§ Data in this exercise
┄┄┄┄┄┄┄┄┄┄
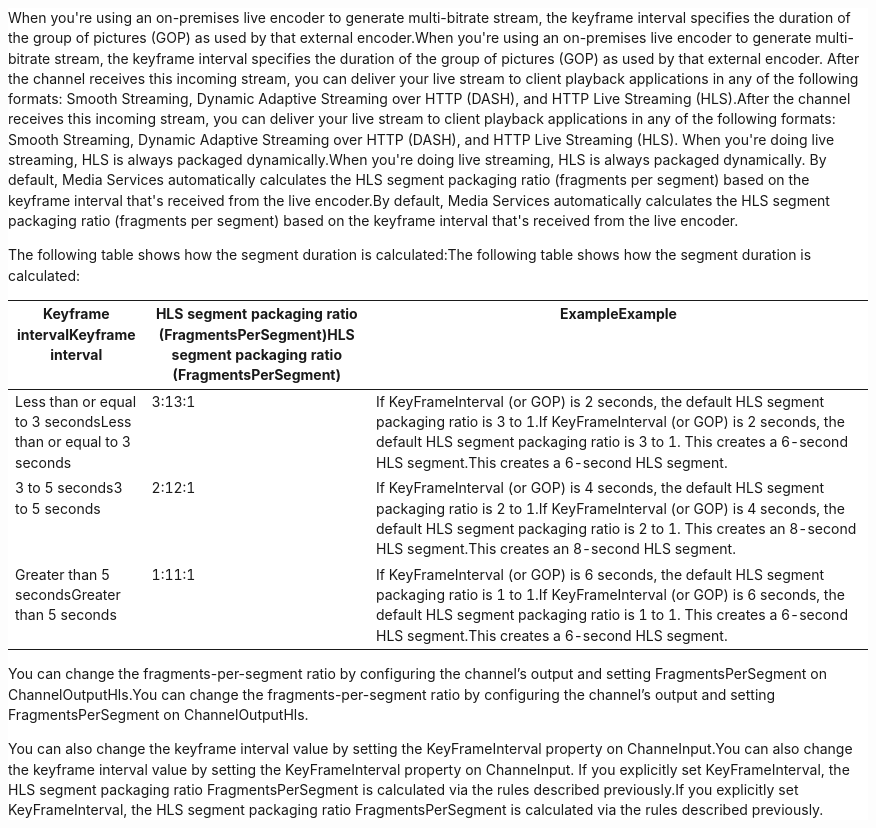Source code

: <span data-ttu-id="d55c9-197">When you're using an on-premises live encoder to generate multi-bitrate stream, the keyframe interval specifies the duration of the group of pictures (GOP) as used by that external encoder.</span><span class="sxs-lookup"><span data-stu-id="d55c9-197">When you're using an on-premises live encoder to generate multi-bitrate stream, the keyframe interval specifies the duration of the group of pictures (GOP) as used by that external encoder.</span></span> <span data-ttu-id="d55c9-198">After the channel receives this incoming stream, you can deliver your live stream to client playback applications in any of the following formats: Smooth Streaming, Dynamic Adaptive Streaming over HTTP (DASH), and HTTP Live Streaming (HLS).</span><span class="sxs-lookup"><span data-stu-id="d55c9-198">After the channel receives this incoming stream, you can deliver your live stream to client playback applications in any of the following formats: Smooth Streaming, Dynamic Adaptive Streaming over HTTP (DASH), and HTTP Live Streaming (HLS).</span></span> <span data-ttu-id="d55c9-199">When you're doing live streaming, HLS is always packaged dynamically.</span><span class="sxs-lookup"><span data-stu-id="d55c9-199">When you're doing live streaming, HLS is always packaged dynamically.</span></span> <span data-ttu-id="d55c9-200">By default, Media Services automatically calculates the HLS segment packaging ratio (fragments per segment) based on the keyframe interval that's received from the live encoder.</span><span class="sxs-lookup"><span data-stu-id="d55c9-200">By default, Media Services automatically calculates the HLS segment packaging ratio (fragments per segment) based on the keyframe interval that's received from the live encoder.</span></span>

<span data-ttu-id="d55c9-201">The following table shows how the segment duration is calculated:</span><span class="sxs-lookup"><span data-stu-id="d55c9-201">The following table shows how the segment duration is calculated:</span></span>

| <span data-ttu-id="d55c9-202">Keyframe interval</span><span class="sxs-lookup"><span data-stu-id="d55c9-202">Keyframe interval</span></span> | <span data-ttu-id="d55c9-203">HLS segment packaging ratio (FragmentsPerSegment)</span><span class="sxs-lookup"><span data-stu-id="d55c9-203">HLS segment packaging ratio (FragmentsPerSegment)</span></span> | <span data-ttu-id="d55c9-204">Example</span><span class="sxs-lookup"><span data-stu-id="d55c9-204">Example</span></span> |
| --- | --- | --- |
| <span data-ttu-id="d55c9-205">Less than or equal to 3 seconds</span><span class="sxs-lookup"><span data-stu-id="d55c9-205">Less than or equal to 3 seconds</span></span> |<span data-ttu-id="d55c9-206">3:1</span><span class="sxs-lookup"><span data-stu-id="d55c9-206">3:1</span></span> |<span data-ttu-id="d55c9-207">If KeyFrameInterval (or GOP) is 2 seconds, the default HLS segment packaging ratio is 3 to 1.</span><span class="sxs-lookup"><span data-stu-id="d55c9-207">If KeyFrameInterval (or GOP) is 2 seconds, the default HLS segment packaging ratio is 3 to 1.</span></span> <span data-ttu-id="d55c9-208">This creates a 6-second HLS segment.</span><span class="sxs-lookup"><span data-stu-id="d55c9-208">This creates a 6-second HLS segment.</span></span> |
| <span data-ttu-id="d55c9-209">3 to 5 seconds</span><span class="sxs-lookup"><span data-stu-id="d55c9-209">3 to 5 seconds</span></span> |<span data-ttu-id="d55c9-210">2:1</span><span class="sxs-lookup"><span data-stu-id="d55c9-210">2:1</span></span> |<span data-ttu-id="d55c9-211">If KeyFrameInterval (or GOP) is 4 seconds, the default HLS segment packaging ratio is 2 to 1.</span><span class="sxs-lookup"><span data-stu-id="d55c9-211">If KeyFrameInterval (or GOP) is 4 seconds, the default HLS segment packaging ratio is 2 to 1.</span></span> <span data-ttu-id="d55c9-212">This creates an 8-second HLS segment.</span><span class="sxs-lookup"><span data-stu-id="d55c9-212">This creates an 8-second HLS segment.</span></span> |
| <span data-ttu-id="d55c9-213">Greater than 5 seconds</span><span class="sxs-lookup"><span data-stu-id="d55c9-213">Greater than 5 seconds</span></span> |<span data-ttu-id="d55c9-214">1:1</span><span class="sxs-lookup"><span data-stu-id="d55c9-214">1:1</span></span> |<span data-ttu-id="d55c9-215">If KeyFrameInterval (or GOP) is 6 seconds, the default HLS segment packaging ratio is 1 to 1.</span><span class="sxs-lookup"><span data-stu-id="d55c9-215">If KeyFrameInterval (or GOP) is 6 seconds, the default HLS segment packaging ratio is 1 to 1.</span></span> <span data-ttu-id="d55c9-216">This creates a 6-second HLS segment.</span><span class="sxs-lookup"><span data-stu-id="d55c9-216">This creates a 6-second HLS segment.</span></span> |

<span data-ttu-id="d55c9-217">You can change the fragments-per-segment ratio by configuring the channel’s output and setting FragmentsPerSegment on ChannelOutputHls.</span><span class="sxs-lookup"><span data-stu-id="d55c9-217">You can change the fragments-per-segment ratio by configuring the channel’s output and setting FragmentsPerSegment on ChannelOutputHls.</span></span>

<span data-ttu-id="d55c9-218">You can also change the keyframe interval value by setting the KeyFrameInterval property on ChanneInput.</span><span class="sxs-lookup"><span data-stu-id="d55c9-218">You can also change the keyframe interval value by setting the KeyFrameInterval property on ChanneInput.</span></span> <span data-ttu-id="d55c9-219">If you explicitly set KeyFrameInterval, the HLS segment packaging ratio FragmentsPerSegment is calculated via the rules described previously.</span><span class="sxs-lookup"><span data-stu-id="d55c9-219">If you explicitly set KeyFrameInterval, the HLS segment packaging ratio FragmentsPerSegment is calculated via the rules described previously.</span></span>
┄┄┄┄┄┄┄┄┄┄
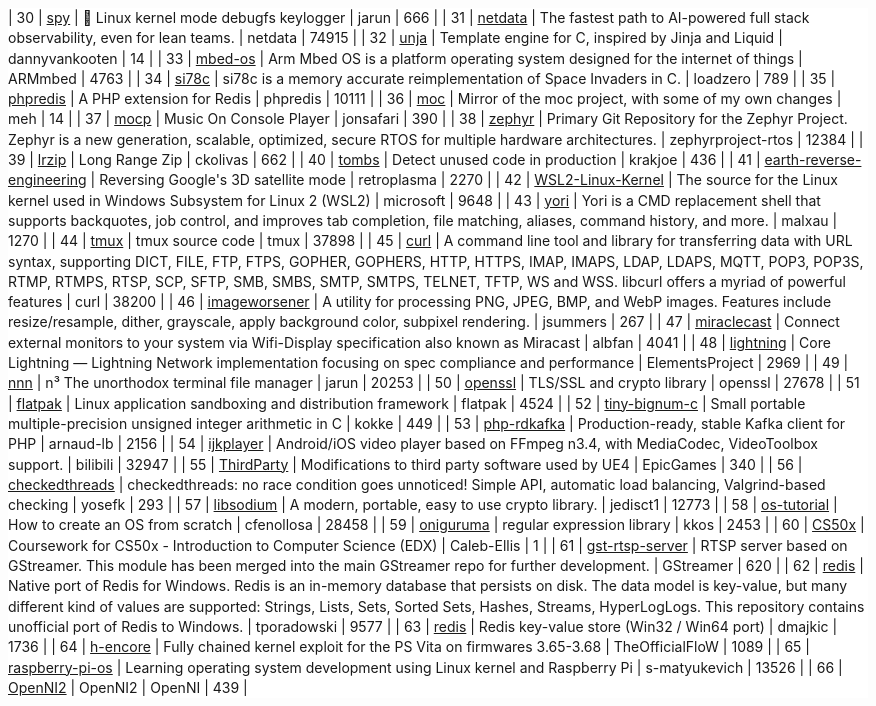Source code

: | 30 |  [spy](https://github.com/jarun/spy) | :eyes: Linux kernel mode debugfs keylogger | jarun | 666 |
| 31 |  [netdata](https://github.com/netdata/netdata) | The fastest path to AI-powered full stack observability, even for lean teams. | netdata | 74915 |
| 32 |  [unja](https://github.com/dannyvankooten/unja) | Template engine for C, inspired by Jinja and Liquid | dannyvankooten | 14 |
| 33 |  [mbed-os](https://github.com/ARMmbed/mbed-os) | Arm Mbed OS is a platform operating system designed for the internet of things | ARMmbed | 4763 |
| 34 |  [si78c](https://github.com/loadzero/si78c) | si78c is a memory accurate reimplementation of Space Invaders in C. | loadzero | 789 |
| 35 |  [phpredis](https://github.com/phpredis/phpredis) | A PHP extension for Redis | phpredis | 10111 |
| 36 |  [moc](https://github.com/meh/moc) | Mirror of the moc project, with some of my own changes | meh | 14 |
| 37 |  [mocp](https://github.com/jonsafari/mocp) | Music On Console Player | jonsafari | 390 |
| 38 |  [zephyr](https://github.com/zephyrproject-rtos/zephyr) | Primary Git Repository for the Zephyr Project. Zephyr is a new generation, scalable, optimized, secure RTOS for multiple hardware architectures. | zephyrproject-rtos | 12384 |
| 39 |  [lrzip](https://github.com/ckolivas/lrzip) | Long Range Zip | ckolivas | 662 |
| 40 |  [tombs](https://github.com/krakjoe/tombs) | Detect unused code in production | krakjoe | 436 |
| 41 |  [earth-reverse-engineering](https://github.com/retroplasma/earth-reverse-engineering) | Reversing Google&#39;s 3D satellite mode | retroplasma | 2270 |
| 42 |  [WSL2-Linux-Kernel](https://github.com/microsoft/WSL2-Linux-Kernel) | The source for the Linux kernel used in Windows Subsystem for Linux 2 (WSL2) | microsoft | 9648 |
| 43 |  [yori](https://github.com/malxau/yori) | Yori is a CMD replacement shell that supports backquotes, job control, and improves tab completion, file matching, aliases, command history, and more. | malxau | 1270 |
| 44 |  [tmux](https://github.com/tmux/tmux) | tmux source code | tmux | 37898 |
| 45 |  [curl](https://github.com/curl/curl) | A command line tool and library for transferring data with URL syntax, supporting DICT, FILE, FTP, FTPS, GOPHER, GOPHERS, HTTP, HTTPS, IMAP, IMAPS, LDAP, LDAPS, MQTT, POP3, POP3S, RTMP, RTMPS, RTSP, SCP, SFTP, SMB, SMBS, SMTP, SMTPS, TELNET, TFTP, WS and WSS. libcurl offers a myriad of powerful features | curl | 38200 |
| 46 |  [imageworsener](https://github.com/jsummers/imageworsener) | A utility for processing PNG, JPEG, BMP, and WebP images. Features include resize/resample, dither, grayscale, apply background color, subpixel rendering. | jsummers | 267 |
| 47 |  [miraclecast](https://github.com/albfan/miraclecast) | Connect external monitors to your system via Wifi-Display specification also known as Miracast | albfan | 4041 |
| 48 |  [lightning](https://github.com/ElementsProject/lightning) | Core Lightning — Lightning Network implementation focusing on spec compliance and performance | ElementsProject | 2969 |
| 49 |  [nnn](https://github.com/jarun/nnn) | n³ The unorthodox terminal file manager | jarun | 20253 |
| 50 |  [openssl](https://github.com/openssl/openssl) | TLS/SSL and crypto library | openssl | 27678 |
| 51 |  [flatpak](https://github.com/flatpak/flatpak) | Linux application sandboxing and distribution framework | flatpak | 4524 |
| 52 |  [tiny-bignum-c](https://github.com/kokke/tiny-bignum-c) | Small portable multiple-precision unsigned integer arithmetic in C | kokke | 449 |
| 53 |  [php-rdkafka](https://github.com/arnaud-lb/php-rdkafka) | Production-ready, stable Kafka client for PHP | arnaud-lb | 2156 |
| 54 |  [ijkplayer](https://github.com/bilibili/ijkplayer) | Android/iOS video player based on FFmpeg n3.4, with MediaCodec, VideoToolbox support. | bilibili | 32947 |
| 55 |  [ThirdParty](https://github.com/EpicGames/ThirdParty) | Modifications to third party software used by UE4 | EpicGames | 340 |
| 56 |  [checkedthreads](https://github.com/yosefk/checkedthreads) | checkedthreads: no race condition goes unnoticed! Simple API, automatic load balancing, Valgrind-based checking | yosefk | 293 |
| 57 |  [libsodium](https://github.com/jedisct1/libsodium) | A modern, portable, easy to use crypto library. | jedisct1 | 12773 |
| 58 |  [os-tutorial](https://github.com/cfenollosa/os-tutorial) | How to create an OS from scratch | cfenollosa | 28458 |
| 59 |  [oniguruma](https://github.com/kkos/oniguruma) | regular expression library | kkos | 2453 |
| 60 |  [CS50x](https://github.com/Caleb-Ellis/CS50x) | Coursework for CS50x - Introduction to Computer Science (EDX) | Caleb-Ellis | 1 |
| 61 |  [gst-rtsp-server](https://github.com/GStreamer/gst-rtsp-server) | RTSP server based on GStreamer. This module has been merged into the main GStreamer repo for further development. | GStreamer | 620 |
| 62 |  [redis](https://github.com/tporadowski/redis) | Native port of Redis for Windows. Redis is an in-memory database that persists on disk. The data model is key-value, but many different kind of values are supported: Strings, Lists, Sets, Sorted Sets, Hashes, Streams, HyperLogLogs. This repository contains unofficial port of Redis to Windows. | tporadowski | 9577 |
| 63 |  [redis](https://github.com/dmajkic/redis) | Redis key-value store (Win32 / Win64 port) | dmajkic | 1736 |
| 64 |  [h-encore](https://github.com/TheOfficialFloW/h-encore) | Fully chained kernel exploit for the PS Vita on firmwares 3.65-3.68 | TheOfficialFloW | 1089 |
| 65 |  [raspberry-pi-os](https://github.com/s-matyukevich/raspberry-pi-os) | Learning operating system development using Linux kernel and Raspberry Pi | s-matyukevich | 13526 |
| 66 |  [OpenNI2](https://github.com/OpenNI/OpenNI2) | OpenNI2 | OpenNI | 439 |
┄┄┄┄┄┄┄┄┄┄
§ Work request
Among the entries above, the line containing "interval</span></span> | <span", the line containing "to 3 seconds</span><span", and all lines between them are to be restated word for word; nothing else belongs in the reply.

§ Task response
| <span data-ttu-id="d55c9-202">Keyframe interval</span><span class="sxs-lookup"><span data-stu-id="d55c9-202">Keyframe interval</span></span> | <span data-ttu-id="d55c9-203">HLS segment packaging ratio (FragmentsPerSegment)</span><span class="sxs-lookup"><span data-stu-id="d55c9-203">HLS segment packaging ratio (FragmentsPerSegment)</span></span> | <span data-ttu-id="d55c9-204">Example</span><span class="sxs-lookup"><span data-stu-id="d55c9-204">Example</span></span> |
| --- | --- | --- |
| <span data-ttu-id="d55c9-205">Less than or equal to 3 seconds</span><span class="sxs-lookup"><span data-stu-id="d55c9-205">Less than or equal to 3 seconds</span></span> |<span data-ttu-id="d55c9-206">3:1</span><span class="sxs-lookup"><span data-stu-id="d55c9-206">3:1</span></span> |<span data-ttu-id="d55c9-207">If KeyFrameInterval (or GOP) is 2 seconds, the default HLS segment packaging ratio is 3 to 1.</span><span class="sxs-lookup"><span data-stu-id="d55c9-207">If KeyFrameInterval (or GOP) is 2 seconds, the default HLS segment packaging ratio is 3 to 1.</span></span> <span data-ttu-id="d55c9-208">This creates a 6-second HLS segment.</span><span class="sxs-lookup"><span data-stu-id="d55c9-208">This creates a 6-second HLS segment.</span></span> |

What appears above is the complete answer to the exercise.